Read The Sabermetric Revolution: Assessing the Growth of Analytics in Baseball Online
Authors: Benjamin Baumer,Andrew Zimbalist
Unfortunately for Lewis, his prescience about the 2002 draft is almost universally off-base. He writes: “The selections made [in the 2002 draft] are,
from the A’s point of view, delightfully mad. Eight of the first nine teams select high schoolers. The worst teams in baseball, the teams that can least afford for their draft to go wrong, have walked into the casino, ignored the odds, and made straight for the craps table.”
29
In reality, only six, not eight, of the first nine picks were high schoolers, and of those six, three went on to become future stars (B. J. Upton, Prince Fielder, and Zack Greinke).
30
The first overall pick, Bryan Bullington by the Pirates, turned out to be one of the worst in history, despite Lewis’s remark that “at least [he’s] a college player.”
31
In retrospect, the first nine selections of the 2002 draft serve as a reminder of why teams draft high school players: because that’s where the top talent is most often available.
32
It warrants mentioning that Bill James has long held that the level of play is too low and too uneven to be able to make much out of performance statistics in intercollegiate baseball. To be sure, college stats generally mean more than high school stats, but that is different than saying one can lean on them entirely to make draft decisions. James did develop major league equivalency conversions between different levels of minor league ball and the majors, but we believe these to be incomplete and imperfect gauges of major league potential. At best, they project what happens to the average minor league and average major league player. A useful analogy here is between a Ferrari and a Corolla both driving on an interstate at 70 miles per hour. Would this mean that in an open road race we would predict the two cars would finish in a dead heat?
In any event, Beane seems to have changed his tune on the desirability of high school picks: between 2002 and 2011 the A’s had twenty-two first-round picks and all of them were college players; in 2012, their three first-round picks were all high school players.

_Actions to take:_
[1] In the baseball draft passage, take the part that opens with the words "Read The Sabermetric" and closes with "and Zack Greinke).". Write it out again, switching "craps table" to "roulette wheel".
[2] Answer these questions about the baseball draft passage:
(a) Which team made the first overall pick of the 2002 draft, and which player did it take?
(b) How many first-round picks did the A's have between 2002 and 2011?
(c) Which two cars appear in the analogy, and at what speed are they driving?

Collected data entries:
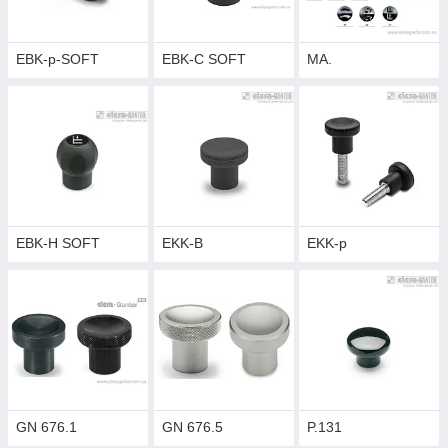
EBK-p-SOFT
EBK-C SOFT
MA.
EBK-H SOFT
EKK-B
EKK-p
GN 676.1
GN 676.5
P.131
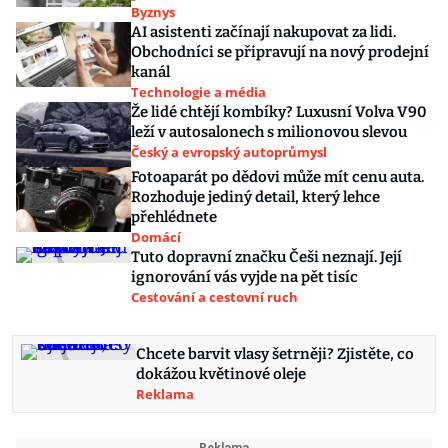
Byznys
AI asistenti začínají nakupovat za lidi.
Obchodníci se připravují na nový prodejní
kanál
Technologie a média
Že lidé chtějí kombíky? Luxusní Volva V90
leží v autosalonech s milionovou slevou
Český a evropský autoprůmysl
Fotoaparát po dědovi může mít cenu auta.
Rozhoduje jediný detail, který lehce
přehlédnete
Domácí
Tuto dopravní značku Češi neznají. Její
ignorování vás vyjde na pět tisíc
Cestování a cestovní ruch
Chcete barvit vlasy šetrněji? Zjistěte, co
dokážou květinové oleje
Reklama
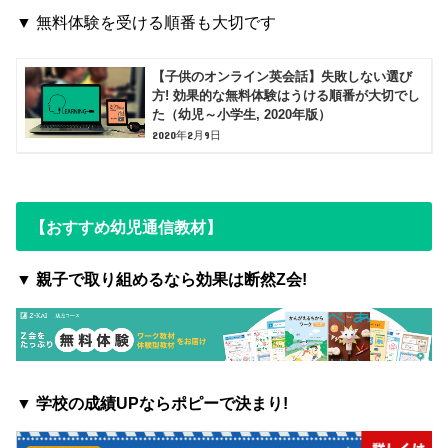
▼
無料体験を受ける順番も大切です
【子供のオンライン英会話】失敗しない選び
方! 効果的な無料体験はうける順番が大切でし
た（幼児～小学生, 2020年版）
2020年2月9日
【おすすめ幼児通信教材】
▼ 親子で取り組めるなら効果は断然Z会!
▼
学校の成績UPならポピーで決まり!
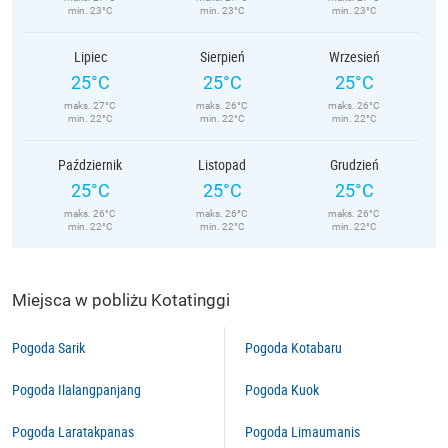
min. 23°C
min. 23°C
min. 23°C
Lipiec
Sierpień
Wrzesień
25°C
25°C
25°C
maks. 27°C
maks. 26°C
maks. 26°C
min. 22°C
min. 22°C
min. 22°C
Październik
Listopad
Grudzień
25°C
25°C
25°C
maks. 26°C
maks. 26°C
maks. 26°C
min. 22°C
min. 22°C
min. 22°C
Miejsca w pobliżu Kotatinggi
Pogoda Sarik
Pogoda Kotabaru
Pogoda Ilalangpanjang
Pogoda Kuok
Pogoda Laratakpanas
Pogoda Limaumanis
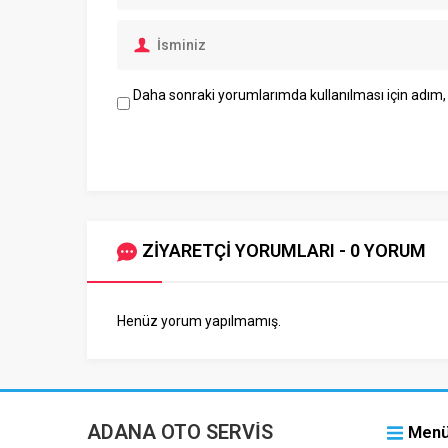
Daha sonraki yorumlarımda kullanılması için adım, 
ZİYARETÇİ YORUMLARI - 0 YORUM
Henüz yorum yapılmamış.
ADANA OTO SERVİS
Men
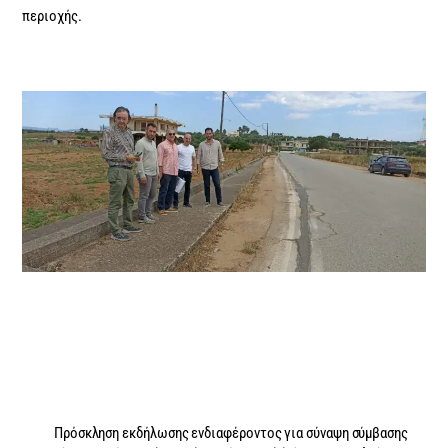
περιοχής.
Πρόσκληση εκδήλωσης ενδιαφέροντος για σύναψη σύμβασης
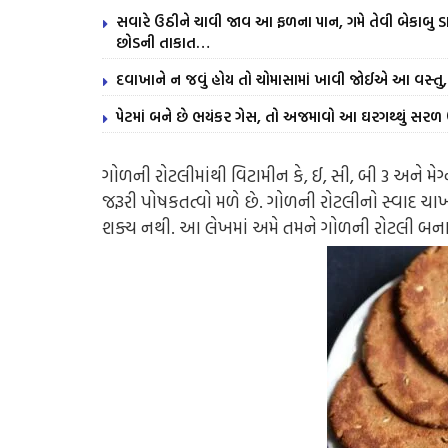
સવારે ઉઠીને ચાવી જાવ આ ફળના પાન, ગમે તેવી બેકાબુ ડા
છોડની તાકાત…
દવાખાને ન જવું હોય તો ચોમાસામાં ખાવી જોઈએ આ વસ્તુ, 
પેટમાં બને છે ભયંકર ગેસ, તો અજમાવો આ ઘરગથ્થું સર
ગોળની રોટલીમાંથી વિટામીન કે, ઈ, સી, બી 3 અને મેગ્
જરૂરી પોષકતત્વો મળે છે. ગોળની રોટલીનો સ્વાદ ચા
શક્ય નથી. આ લેખમાં અમે તમને ગોળની રોટલી બના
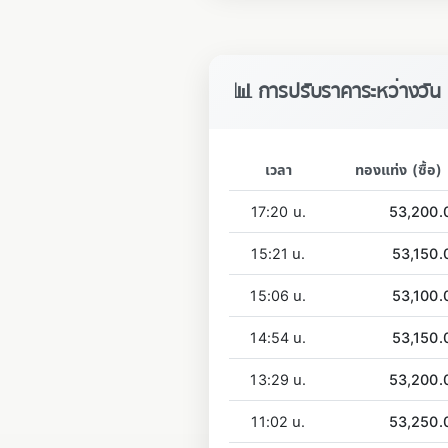
📊 การปรับราคาระหว่างวัน
เวลา
ทองแท่ง (ซื้อ)
17:20 น.
53,200.
15:21 น.
53,150.
15:06 น.
53,100.
14:54 น.
53,150.
13:29 น.
53,200.
11:02 น.
53,250.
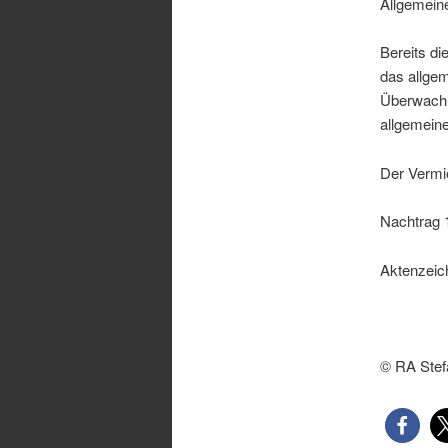
Allgemei
Bereits die
das allgem
Überwachu
allgemeine
Der Vermi
Nachtrag 
Aktenzei
© RA Stef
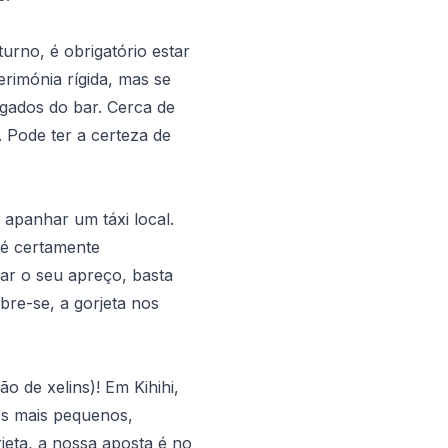
urno, é obrigatório estar
erimónia rígida, mas se
gados do bar. Cerca de
 Pode ter a certeza de
 apanhar um táxi local.
 é certamente
trar o seu apreço, basta
bre-se, a gorjeta nos
 de xelins)! Em Kihihi,
tos mais pequenos,
rjeta, a nossa aposta é no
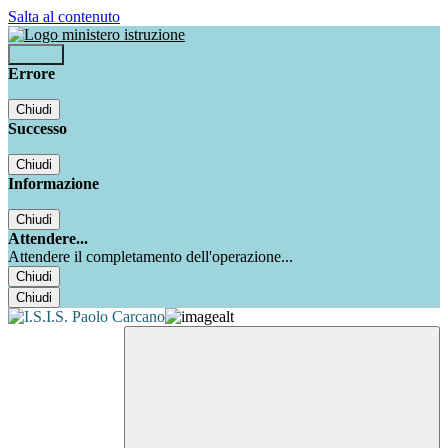
Salta al contenuto
Accedi
Errore
Chiudi
Successo
Chiudi
Informazione
Chiudi
Attendere...
Attendere il completamento dell'operazione...
Chiudi
Chiudi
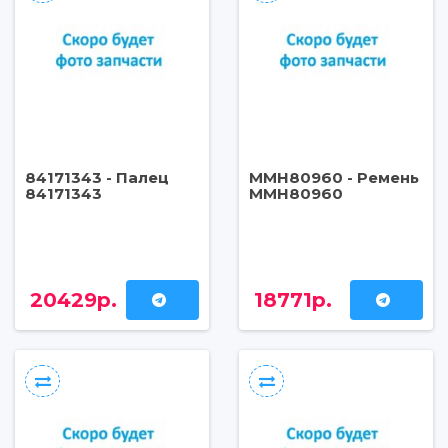
84171343 - Палец
MMH80960 - Ремень
84171343
MMH80960
20429р.
18771р.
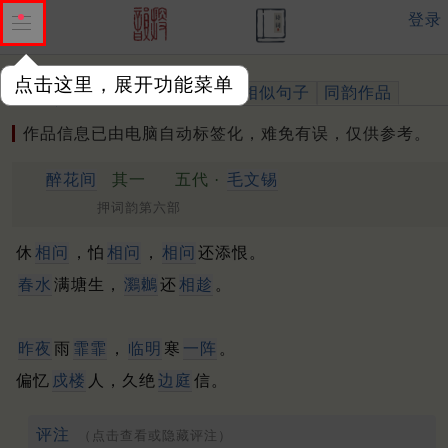
登录
点击这里，展开功能菜单
作品
标注四声
出处、引用
相似句子
同韵作品
作品信息已由电脑自动标签化，难免有误，仅供参考。
醉花间
其一
五代 ·
毛文锡
押词韵第六部
休
相问
，怕
相问
，
相问
还添恨。
春水
满塘生，
鸂鶒
还
相趁
。
昨夜
雨
霏霏
，
临明
寒
一阵
。
偏忆
戍楼
人，久绝
边庭
信。
评注
（点击查看或隐藏评注）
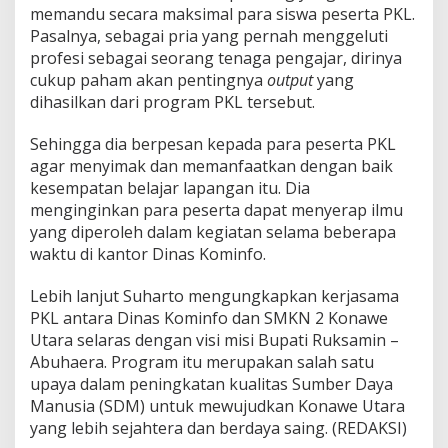
memandu secara maksimal para siswa peserta PKL.
Pasalnya, sebagai pria yang pernah menggeluti
profesi sebagai seorang tenaga pengajar, dirinya
cukup paham akan pentingnya
output
yang
dihasilkan dari program PKL tersebut.
Sehingga dia berpesan kepada para peserta PKL
agar menyimak dan memanfaatkan dengan baik
kesempatan belajar lapangan itu. Dia
menginginkan para peserta dapat menyerap ilmu
yang diperoleh dalam kegiatan selama beberapa
waktu di kantor Dinas Kominfo.
Lebih lanjut Suharto mengungkapkan kerjasama
PKL antara Dinas Kominfo dan SMKN 2 Konawe
Utara selaras dengan visi misi Bupati Ruksamin –
Abuhaera. Program itu merupakan salah satu
upaya dalam peningkatan kualitas Sumber Daya
Manusia (SDM) untuk mewujudkan Konawe Utara
yang lebih sejahtera dan berdaya saing. (REDAKSI)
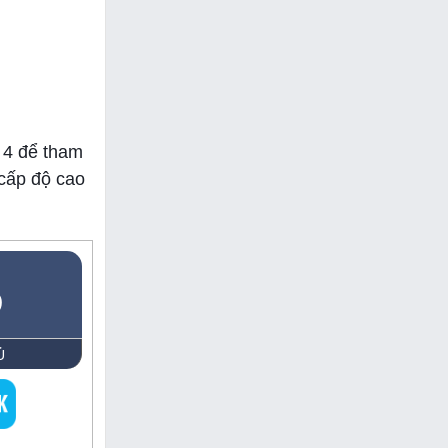
p 4 để tham
 cấp độ cao
5
Ủ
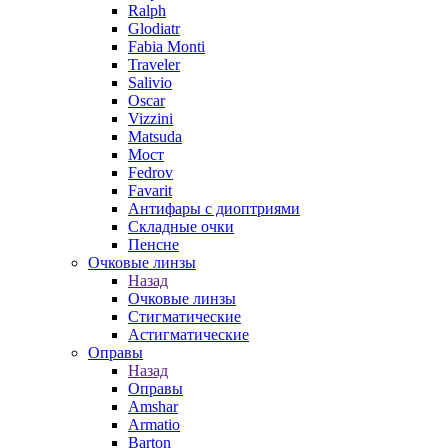
Ralph
Glodiatr
Fabia Monti
Traveler
Salivio
Oscar
Vizzini
Matsuda
Мост
Fedrov
Favarit
Антифары с диоптриями
Складные очки
Пенсне
Очковые линзы
Назад
Очковые линзы
Стигматические
Астигматические
Оправы
Назад
Оправы
Amshar
Armatio
Barton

_Replies:_
[1]
Read The Sabermetric Revolution: Assessing the Growth of Analytics in Baseball Online
Authors: Benjamin Baumer,Andrew Zimbalist
Unfortunately for Lewis, his prescience about the 2002 draft is almost universally off-base. He writes: “The selections made [in the 2002 draft] are,
from the A’s point of view, delightfully mad. Eight of the first nine teams select high schoolers. The worst teams in baseball, the teams that can least afford for their draft to go wrong, have walked into the casino, ignored the odds, and made straight for the roulette wheel.”
29
In reality, only six, not eight, of the first nine picks were high schoolers, and of those six, three went on to become future stars (B. J. Upton, Prince Fielder, and Zack Greinke).

[2]
(a) The Pirates took Bryan Bullington.
(b) Twenty-two, all of them college players.
(c) A Ferrari and a Corolla, both driving at 70 miles per hour.